Hainggyi Island

Geography
- Location: Indian Ocean
- Coordinates: 16°00′00″N 94°19′04″E﻿ / ﻿16°N 94.3179°E
- Adjacent to: Bay of Bengal
- Total islands: 1
- Area: 25.29 km^{2} (9.76 sq mi)

Administration
- Myanmar
- Region: Ayeyarwady
- District: Pathein
- Township: Ngapudaw
- Subtownship: Hainggyikyun

Demographics
- Languages: Burmese
- Ethnic groups: Bamar

Additional information
- Time zone: MST (UTC+6.30);

= Hainggyi Island (island) =

Island in southwestern Myanmar

Hainggyi Island (ဟိုင်းကြီးကျွန်း, also spelt Haigyi Island or Hainggyikyun) is an island near the southwestern tip of Ayeyarwady Region near Cape Negrais located at the mouth of the Pathein River. The island has a marine port in its west and the town of Hainggyi Island on the east. The island is divided into the village tract of Zibyugyaung and the town of Hainggyi Island, which has 2 wards.
The island lies within Hainggyikyun Subtownship within Ngapudaw Township, Pathein District.
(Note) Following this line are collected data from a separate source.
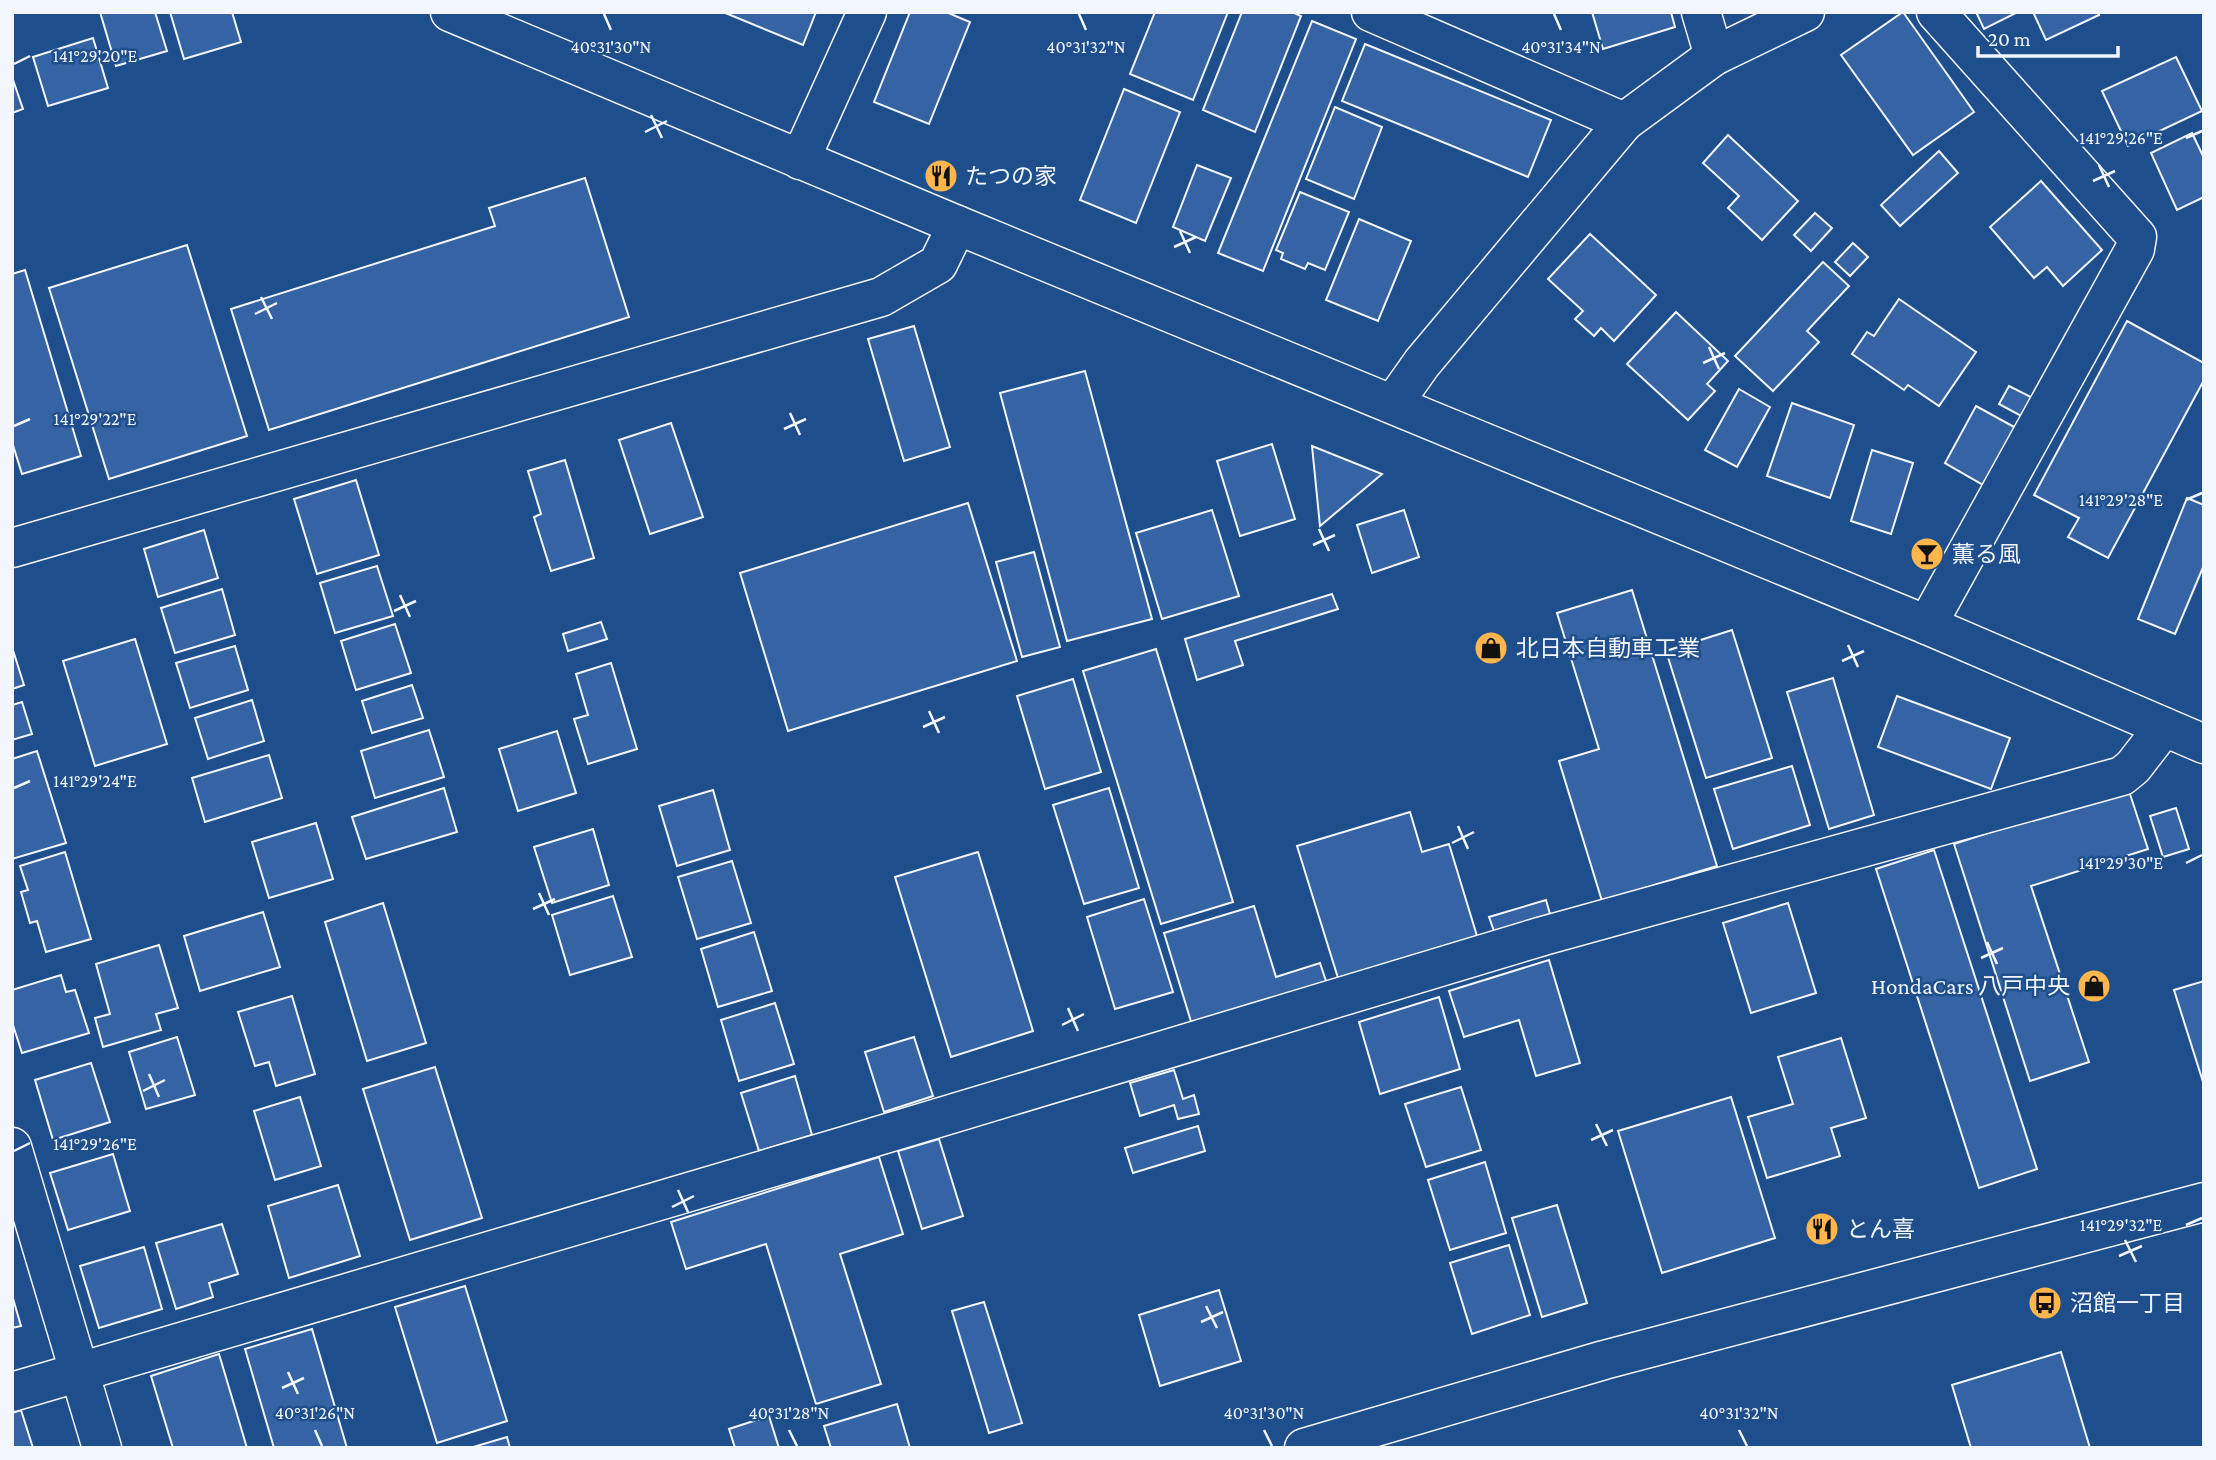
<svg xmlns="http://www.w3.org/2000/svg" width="2216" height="1460" font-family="'Crimson Pro','Noto Sans JP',serif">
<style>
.building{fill:#3563a3;stroke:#f2f6ff;stroke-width:2}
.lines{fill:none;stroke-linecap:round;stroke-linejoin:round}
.minor-casing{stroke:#f2f6ff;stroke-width:41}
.tertiary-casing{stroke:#f2f6ff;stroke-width:41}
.minor{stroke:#1f4e8c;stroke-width:38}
.tertiary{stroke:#1f4e8c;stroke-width:38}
.ticks{fill:none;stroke:#f2f6ff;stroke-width:2.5}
.labels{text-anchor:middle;stroke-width:5;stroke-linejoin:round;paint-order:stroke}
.poi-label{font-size:23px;fill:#f2f6ff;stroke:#1f4e8c;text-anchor:start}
.ticks-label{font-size:18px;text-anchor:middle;fill:#f2f6ff;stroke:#1f4e8c;stroke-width:5;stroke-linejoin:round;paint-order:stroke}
</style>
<rect width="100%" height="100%" fill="#1f4e8c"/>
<!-- building -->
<g class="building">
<polygon points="100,12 155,12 167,51 116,66"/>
<polygon points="170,12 232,12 241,42 184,59"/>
<polygon points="723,12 816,12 803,45"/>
<polygon points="910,12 946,12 970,22 929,124 874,102"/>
<polygon points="1155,12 1228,12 1193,100 1130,74"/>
<polygon points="1242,12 1292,12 1301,16 1255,132 1203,110"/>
<polygon points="1592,12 1671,12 1675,27 1603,49"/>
<polygon points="1903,12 1974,112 1913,155 1841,55"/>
<polygon points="1976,12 2015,12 2016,13 1984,29"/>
<polygon points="2033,12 2097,12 2099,15 2046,40"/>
<polygon points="1312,21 1356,39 1263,271 1218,253"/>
<polygon points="93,38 108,88 48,106 33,57"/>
<polygon points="1365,44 1551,120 1528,177 1342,101"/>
<polygon points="2176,57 2202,111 2128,146 2102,91"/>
<polygon points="12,77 23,109 12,113"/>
<polygon points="1124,89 1180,112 1136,223 1080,200"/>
<polygon points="1335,107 1382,127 1354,199 1306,179"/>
<polygon points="2192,133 2204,158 2204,197 2177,210 2151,153"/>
<polygon points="1728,135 1798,201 1762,240 1728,208 1739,196 1703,163"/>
<polygon points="1939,151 1958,173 1900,226 1881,205"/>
<polygon points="1197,165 1231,178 1205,241 1173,227"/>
<polygon points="585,178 629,317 269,430 231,309 495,226 489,208"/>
<polygon points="2041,181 2102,250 2063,286 2047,267 2034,278 1990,227"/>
<polygon points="1300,192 1349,212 1325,270 1308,263 1305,269 1281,259 1283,253 1276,250"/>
<polygon points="1815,213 1832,228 1811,251 1794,235"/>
<polygon points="1359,219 1411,241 1378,321 1326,300"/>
<polygon points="1590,234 1656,295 1614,341 1601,328 1594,336 1575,319 1583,311 1548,279"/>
<polygon points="1853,243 1868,257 1850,276 1835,262"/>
<polygon points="187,245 247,436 109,479 49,288"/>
<polygon points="1823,262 1849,286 1807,331 1819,342 1773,391 1735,356"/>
<polygon points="25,270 81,456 22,474 12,442 12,274"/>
<polygon points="1899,299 1976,352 1939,406 1908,385 1904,390 1852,354 1867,332 1874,336"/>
<polygon points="1676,312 1728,361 1707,384 1715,391 1688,420 1627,364"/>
<polygon points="2127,321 2204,363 2204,380 2108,558 2068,537 2079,518 2034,495"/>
<polygon points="914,326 950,447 904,461 868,339"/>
<polygon points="1085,371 1152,619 1067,641 1000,393"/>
<polygon points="2009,386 2033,398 2023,417 1999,404"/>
<polygon points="1739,389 1770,407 1737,467 1705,450"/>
<polygon points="1792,403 1854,425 1830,498 1767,476"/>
<polygon points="1976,406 2016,428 1985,486 1945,463"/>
<polygon points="671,423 703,517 650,534 619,440"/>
<polygon points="1272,444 1295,519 1240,536 1217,461"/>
<polygon points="1312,446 1382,474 1320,526"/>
<polygon points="1872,450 1913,463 1891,534 1851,521"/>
<polygon points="565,460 594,558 551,571 534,517 541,514 528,471"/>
<polygon points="356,480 379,555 317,574 294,499"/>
<polygon points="2187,498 2204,505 2204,565 2175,634 2138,619"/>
<polygon points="968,503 1017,661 788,731 740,573"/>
<polygon points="1212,510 1239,596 1162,619 1136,533"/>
<polygon points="1404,510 1419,557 1372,573 1357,525"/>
<polygon points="204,530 218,578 158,597 144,549"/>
<polygon points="1034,552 1060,647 1022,657 996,562"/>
<polygon points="377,566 393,616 335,633 320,583"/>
<polygon points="222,589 235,635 175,653 161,608"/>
<polygon points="1632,590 1717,866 1602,901 1559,761 1599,749 1557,613"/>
<polygon points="1332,594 1338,609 1235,641 1243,665 1197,680 1185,639"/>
<polygon points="601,622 607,639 568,651 563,634"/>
<polygon points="395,624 411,673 356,690 341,641"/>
<polygon points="1732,630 1772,758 1706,778 1666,651"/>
<polygon points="135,639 167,744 95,766 63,661"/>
<polygon points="235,646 248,690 190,708 176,663"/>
<polygon points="12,647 24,685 12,689"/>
<polygon points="1156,649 1233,902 1161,924 1083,671"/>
<polygon points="611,663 637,749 588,764 574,719 588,715 576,674"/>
<polygon points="1833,678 1874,815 1829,829 1787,692"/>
<polygon points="1073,679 1101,772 1045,789 1017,696"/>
<polygon points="412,685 423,718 372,733 362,701"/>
<polygon points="1897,696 2010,738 1991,789 1878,747"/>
<polygon points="252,700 264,741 208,759 195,718"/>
<polygon points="22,702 32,734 12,740 12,705"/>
<polygon points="429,730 444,777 375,798 361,751"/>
<polygon points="557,731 576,793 518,811 499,749"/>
<polygon points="37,751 66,843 12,859 12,759"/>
<polygon points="269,755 282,798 205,822 192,778"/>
<polygon points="1792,766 1810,825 1733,849 1714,789"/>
<polygon points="444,788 457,832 366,859 352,817"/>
<polygon points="1109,788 1139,888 1084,904 1053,805"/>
<polygon points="2128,788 2148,849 2031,886 2089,1062 2030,1081 1954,844"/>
<polygon points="713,790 730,850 677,866 659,806"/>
<polygon points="2176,808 2189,849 2163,857 2150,816"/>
<polygon points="1410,812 1422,852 1449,844 1477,936 1338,978 1297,846"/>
<polygon points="316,823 333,879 269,898 252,842"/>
<polygon points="593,829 609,885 552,903 534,847"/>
<polygon points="1934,850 2037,1169 1979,1188 1876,869"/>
<polygon points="65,852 91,939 46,952 37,921 30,923 21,892 28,890 20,866"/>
<polygon points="978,852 1033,1031 951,1057 895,877"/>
<polygon points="732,861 751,923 697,939 678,877"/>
<polygon points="613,896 632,957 570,975 552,915"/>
<polygon points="1144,899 1173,992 1115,1009 1087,917"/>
<polygon points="1546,900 1550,914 1494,931 1489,917"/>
<polygon points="383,903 426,1043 367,1061 325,922"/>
<polygon points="1788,903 1816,993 1751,1013 1723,923"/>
<polygon points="1254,906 1276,977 1320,963 1328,987 1193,1028 1164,933"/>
<polygon points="263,912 280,967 200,991 184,936"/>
<polygon points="754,932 772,991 718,1007 701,949"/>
<polygon points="159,945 178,1008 156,1014 161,1030 103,1047 95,1018 110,1014 96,964"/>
<polygon points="1549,960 1580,1063 1536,1076 1519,1020 1464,1037 1449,991"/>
<polygon points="61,975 66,992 75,990 89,1033 22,1053 12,1022 12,990"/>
<polygon points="2204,981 2204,1085 2174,990"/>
<polygon points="292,996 315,1074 276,1086 269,1062 255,1066 238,1012"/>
<polygon points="1439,997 1460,1069 1380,1094 1359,1022"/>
<polygon points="775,1003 794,1064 739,1081 721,1020"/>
<polygon points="177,1037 195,1095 146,1109 129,1052"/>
<polygon points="914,1037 933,1096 884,1112 865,1052"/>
<polygon points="1841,1038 1866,1118 1831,1128 1840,1156 1767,1178 1748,1117 1793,1104 1778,1057"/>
<polygon points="91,1063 110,1122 53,1140 35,1080"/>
<polygon points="435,1067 482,1218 410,1240 363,1089"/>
<polygon points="1174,1070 1183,1099 1194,1095 1199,1114 1178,1119 1174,1105 1140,1116 1130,1083"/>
<polygon points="795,1076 812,1135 759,1151 741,1093"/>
<polygon points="1461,1087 1481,1150 1426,1167 1405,1104"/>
<polygon points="300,1097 321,1166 275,1180 254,1111"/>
<polygon points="1731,1097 1775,1238 1662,1273 1618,1131"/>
<polygon points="1198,1126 1205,1151 1133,1173 1125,1148"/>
<polygon points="939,1139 963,1216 922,1229 898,1151"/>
<polygon points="113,1154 130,1211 68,1230 50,1173"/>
<polygon points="879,1157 903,1234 840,1254 881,1384 816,1404 766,1244 686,1269 671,1222"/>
<polygon points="1485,1162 1506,1233 1450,1250 1428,1180"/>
<polygon points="338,1185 360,1256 289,1278 268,1206"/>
<polygon points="1557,1205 1587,1303 1542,1317 1512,1218"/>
<polygon points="222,1224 238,1274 209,1283 213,1297 176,1309 156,1243"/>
<polygon points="1509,1245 1530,1315 1472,1334 1450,1263"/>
<polygon points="144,1247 162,1309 99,1328 80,1266"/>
<polygon points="465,1286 507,1421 437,1443 395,1307"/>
<polygon points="1219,1290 1241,1361 1160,1386 1139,1315"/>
<polygon points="12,1295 21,1326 12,1328"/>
<polygon points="984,1302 1022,1423 989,1433 952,1311"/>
<polygon points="312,1329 347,1448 274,1448 245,1349"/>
<polygon points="2061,1352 2090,1448 1971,1448 1952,1385"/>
<polygon points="219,1354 247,1448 173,1448 151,1376"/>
<polygon points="897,1404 910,1448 831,1448 824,1426"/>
<polygon points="21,1410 33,1448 12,1448 12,1413"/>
<polygon points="769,1416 779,1448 735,1448 729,1429"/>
<polygon points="507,1437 510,1448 470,1448"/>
</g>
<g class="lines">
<defs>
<g id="minor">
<polyline points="1371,12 1624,122"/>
<polyline points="1701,12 1714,56"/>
<polyline points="800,160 867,12"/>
<polyline points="1393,404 1422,363 1624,122 1714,56 1805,12"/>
<polyline points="12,548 881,297 938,264 957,225"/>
<polyline points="1927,625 2135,249 2137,237 1936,12"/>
<polyline points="12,1147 102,1448"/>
<polyline points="12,1392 848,1145 1543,936 2122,776 2133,767 2164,727"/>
</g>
<g id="tertiary">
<polyline points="450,12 957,225 1927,625 2204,744"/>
<polyline points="1304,1448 1604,1360 2204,1202"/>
</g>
</defs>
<!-- minor casing -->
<use href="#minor" class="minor-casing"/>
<!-- tertiary casing -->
<use href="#tertiary" class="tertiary-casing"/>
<!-- minor -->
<use href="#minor" class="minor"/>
<!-- tertiary -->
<use href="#tertiary" class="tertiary"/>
</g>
<!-- ticks -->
<path class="ticks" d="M604,14L611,30M1079,14L1086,30M1554,14L1561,30M14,64L30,56M651,115L662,138M645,132L667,121M2186,138L2202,131M2099,165L2109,187M2093,181L2115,171M1180,231L1190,253M1174,247L1196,237M261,297L272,319M255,314L277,303M1709,347L1719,369M1703,363L1725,353M790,413L800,435M14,426L30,419M784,429L806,419M2186,500L2202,493M1319,529L1329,551M1313,545L1335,535M400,595L410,617M394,611L416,601M1848,645L1858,667M1842,661L1864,651M929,711L939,733M923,727L945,717M14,788L30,781M1458,826L1468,849M1452,843L1474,832M2186,863L2202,855M539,893L549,915M533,909L555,899M1987,942L1997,964M1981,958L2003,948M1068,1008L1078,1031M1062,1025L1084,1014M149,1074L159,1097M143,1091L165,1080M1596,1124L1607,1146M1591,1140L1613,1130M14,1151L30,1143M678,1190L688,1212M672,1207L694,1196M2186,1225L2202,1218M2125,1240L2136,1262M2119,1256L2142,1246M1206,1306L1217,1328M1201,1322L1223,1312M288,1372L298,1394M282,1388L304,1378M315,1430L322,1446M789,1430L797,1446M1264,1430L1272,1446M1739,1430L1747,1446"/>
<!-- icons -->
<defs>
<symbol id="restaurant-disc" viewBox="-11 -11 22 22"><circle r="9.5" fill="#ffb74d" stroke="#1f4e8c"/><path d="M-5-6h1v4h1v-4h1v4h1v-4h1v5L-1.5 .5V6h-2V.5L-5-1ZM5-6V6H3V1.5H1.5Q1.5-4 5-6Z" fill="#111"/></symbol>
<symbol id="bar-disc" viewBox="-11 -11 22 22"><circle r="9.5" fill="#ffb74d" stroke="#1f4e8c"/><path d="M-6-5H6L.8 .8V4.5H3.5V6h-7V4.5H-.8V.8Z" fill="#111"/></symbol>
<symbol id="shop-disc" viewBox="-11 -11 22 22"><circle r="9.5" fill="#ffb74d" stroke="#1f4e8c"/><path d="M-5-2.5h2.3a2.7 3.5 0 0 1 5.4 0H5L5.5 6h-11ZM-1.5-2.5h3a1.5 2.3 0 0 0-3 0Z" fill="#111"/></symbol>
<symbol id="bus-disc" viewBox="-11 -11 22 22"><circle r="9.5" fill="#ffb74d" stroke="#1f4e8c"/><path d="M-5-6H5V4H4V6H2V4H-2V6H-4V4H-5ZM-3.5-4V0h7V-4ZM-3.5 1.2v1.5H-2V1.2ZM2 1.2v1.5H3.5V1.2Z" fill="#111"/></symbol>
</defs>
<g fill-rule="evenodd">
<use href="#restaurant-disc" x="922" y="157" width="38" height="38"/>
<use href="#bar-disc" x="1908" y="535" width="38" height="38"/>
<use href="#shop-disc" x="1472" y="629" width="38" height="38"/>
<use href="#shop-disc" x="2075" y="967" width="38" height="38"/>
<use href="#restaurant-disc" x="1803" y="1210" width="38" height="38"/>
<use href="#bus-disc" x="2026" y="1284" width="38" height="38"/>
</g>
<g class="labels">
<!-- poi labels -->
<g class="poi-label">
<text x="965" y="184">たつの家</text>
<text x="1952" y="562">薫る風</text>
<text x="1516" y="656">北日本自動車工業</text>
<text x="2070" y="994" text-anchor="end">HondaCars 八戸中央</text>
<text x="1846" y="1237">とん喜</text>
<text x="2070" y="1311">沼館一丁目</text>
</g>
</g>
<g class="ticks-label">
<text x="611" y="53">40°31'30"N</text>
<text x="1086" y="53">40°31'32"N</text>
<text x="1561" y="53">40°31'34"N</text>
<text x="95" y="62">141°29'20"E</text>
<text x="2121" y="144">141°29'26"E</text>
<text x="95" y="425">141°29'22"E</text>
<text x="2121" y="506">141°29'28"E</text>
<text x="95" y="787">141°29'24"E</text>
<text x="2121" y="869">141°29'30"E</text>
<text x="95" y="1150">141°29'26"E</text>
<text x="2121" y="1231">141°29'32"E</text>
<text x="315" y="1419">40°31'26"N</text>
<text x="789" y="1419">40°31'28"N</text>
<text x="1264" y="1419">40°31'30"N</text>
<text x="1739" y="1419">40°31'32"N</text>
</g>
<!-- border -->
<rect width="2216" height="1460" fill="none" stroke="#f2f6ff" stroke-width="28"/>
<!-- scale -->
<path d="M1978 46v10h140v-10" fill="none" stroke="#f2f6ff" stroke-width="3.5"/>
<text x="1988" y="46" font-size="21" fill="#f2f6ff" stroke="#1f4e8c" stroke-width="5" paint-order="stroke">20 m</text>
</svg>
The Pammawaddy Regional Command of the Myanmar Navy is headquartered in Hainggyi Island with its main port in the western part of island, outside the town. The Khamaukmaw Bridge connects the island to the mainland on the far western end south of the port.

Cyclone Nargis made landfall on Hainggyi Island in 2008 with sustained winds of 130mph. Political unrest at the time within Myanmar severely impeded aid and relief efforts.